* [PROBLEM TO WORK ON]
Show each line of the data below that contains the word "from", copying every such line in full.

━━━━━━

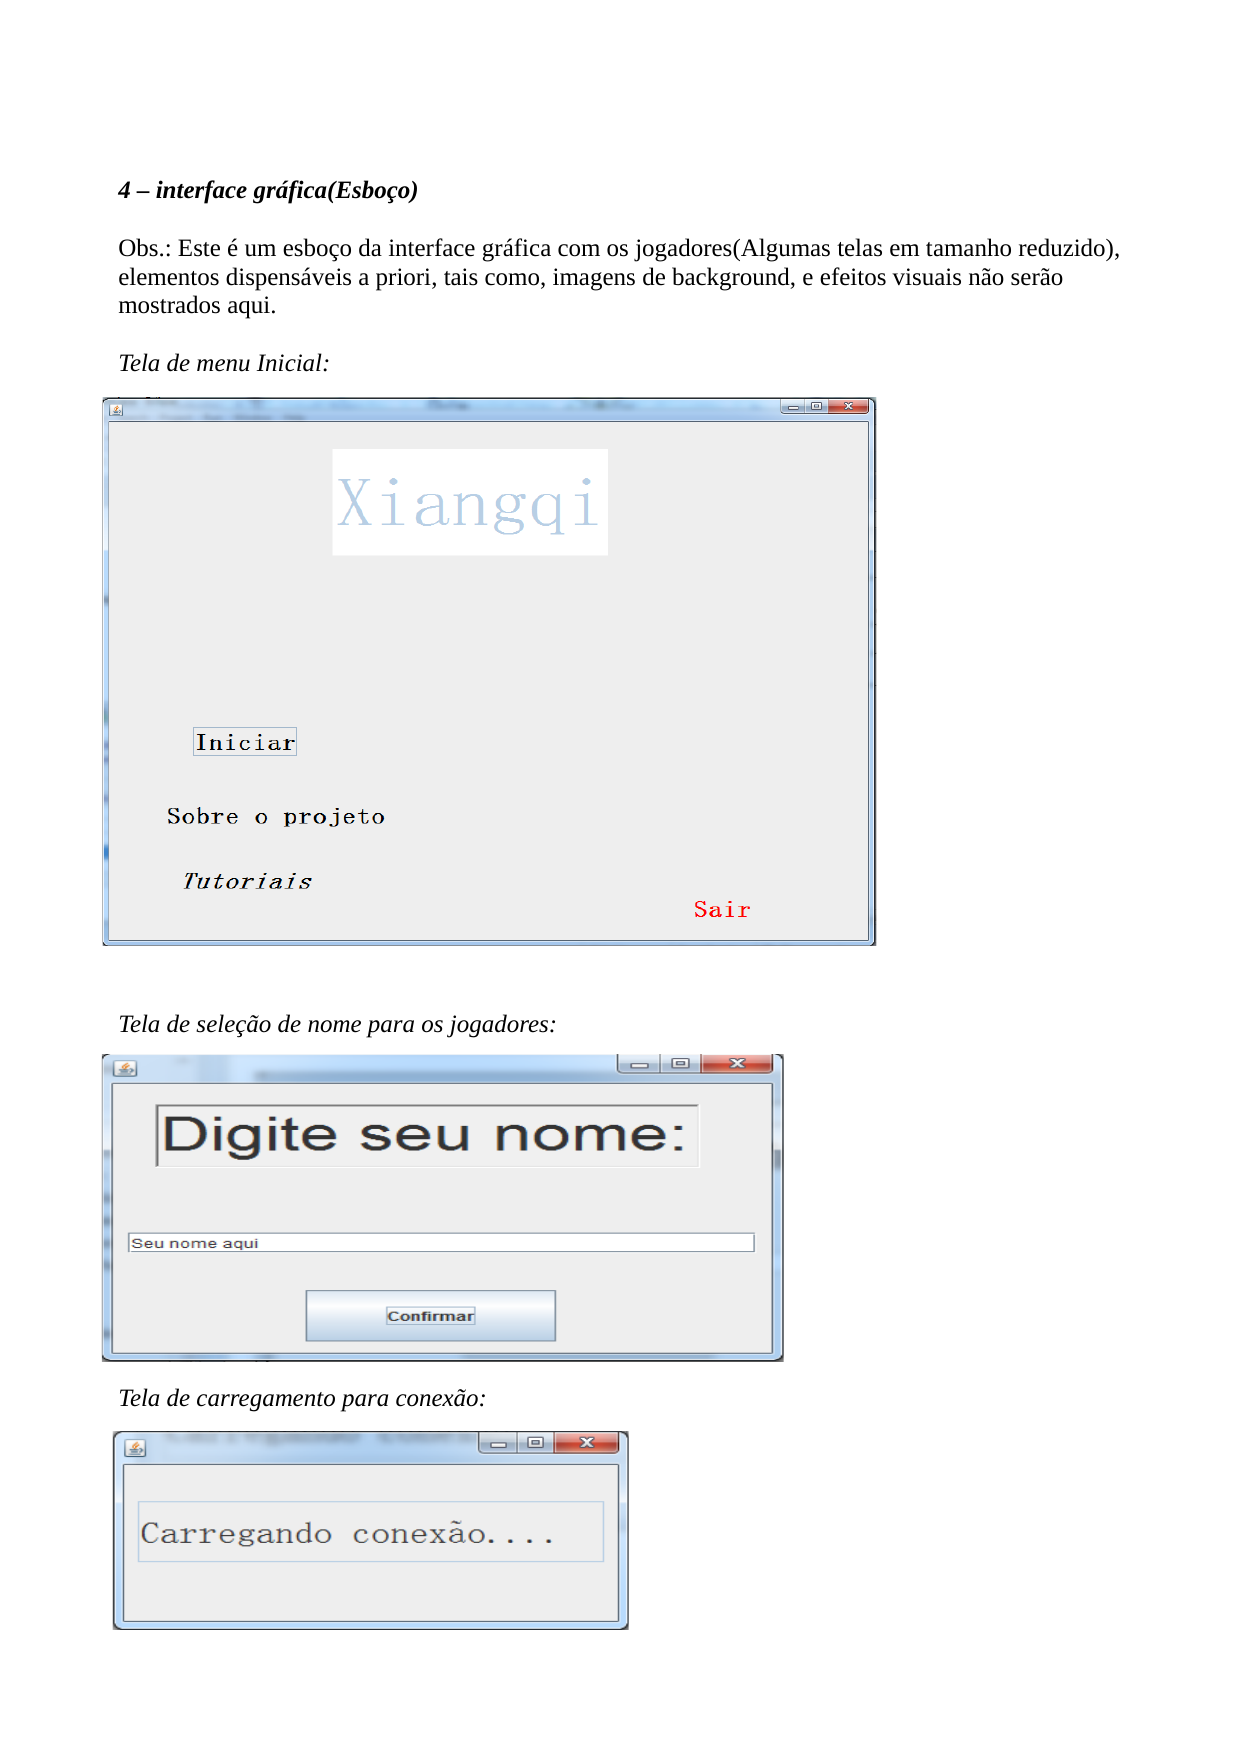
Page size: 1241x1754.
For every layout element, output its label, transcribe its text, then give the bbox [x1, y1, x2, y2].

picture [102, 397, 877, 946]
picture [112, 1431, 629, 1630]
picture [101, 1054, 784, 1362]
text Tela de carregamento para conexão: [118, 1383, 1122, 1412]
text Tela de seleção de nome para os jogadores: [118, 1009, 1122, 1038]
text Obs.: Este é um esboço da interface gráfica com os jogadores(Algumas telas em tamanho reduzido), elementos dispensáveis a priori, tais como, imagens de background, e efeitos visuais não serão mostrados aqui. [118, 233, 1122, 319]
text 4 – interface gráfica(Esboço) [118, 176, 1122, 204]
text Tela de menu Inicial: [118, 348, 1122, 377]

━━━━━━

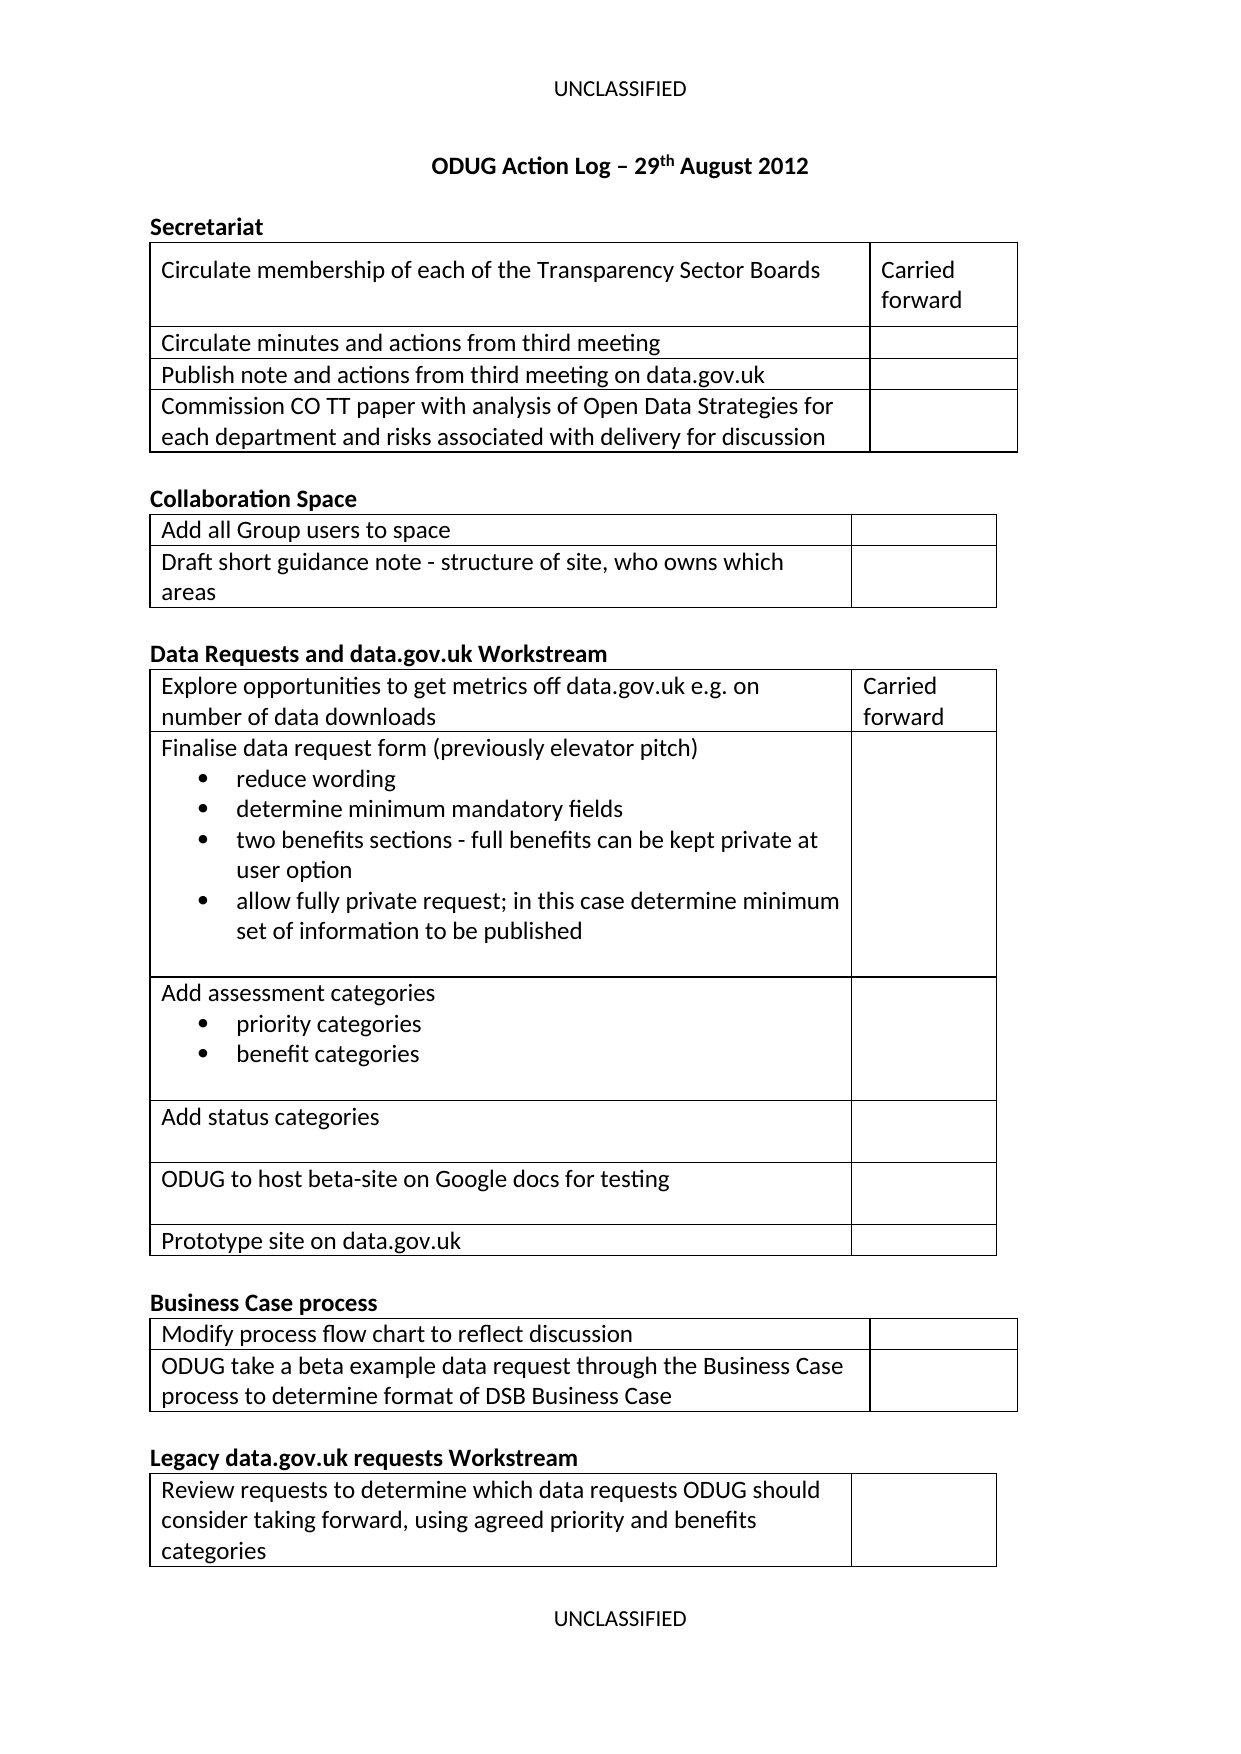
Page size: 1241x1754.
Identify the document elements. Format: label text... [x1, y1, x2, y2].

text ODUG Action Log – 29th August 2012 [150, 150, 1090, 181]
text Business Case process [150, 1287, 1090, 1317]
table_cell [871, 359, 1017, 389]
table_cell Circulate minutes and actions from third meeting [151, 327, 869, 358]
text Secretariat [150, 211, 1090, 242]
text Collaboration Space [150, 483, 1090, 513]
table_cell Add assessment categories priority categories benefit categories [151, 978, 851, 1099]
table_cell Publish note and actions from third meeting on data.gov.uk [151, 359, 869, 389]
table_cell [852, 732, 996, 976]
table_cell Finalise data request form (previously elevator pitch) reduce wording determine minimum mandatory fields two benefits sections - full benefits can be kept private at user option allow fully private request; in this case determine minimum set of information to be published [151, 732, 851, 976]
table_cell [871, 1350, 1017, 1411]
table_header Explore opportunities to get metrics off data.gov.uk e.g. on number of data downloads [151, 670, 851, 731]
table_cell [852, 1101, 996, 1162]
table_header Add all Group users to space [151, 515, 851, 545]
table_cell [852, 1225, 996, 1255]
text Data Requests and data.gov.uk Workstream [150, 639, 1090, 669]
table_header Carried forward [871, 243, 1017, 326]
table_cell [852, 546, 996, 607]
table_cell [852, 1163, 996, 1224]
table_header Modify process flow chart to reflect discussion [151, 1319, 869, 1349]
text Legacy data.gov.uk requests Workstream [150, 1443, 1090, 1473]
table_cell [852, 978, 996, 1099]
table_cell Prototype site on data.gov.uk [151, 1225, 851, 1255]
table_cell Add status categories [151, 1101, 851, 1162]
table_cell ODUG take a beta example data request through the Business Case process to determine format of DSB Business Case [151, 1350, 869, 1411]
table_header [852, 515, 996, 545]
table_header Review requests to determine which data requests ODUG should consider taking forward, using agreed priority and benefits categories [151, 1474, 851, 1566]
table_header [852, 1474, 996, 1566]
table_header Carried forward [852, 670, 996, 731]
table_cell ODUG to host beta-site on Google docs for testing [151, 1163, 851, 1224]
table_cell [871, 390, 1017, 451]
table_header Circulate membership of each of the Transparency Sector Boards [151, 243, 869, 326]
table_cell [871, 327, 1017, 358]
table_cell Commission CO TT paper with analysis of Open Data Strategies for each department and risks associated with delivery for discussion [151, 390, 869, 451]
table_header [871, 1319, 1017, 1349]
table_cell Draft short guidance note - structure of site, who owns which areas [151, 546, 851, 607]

━━━━━━

* [PROBLEM SOLUTION]
table_cell Circulate minutes and actions from third meeting [151, 327, 869, 358]
table_cell Publish note and actions from third meeting on data.gov.uk [151, 359, 869, 389]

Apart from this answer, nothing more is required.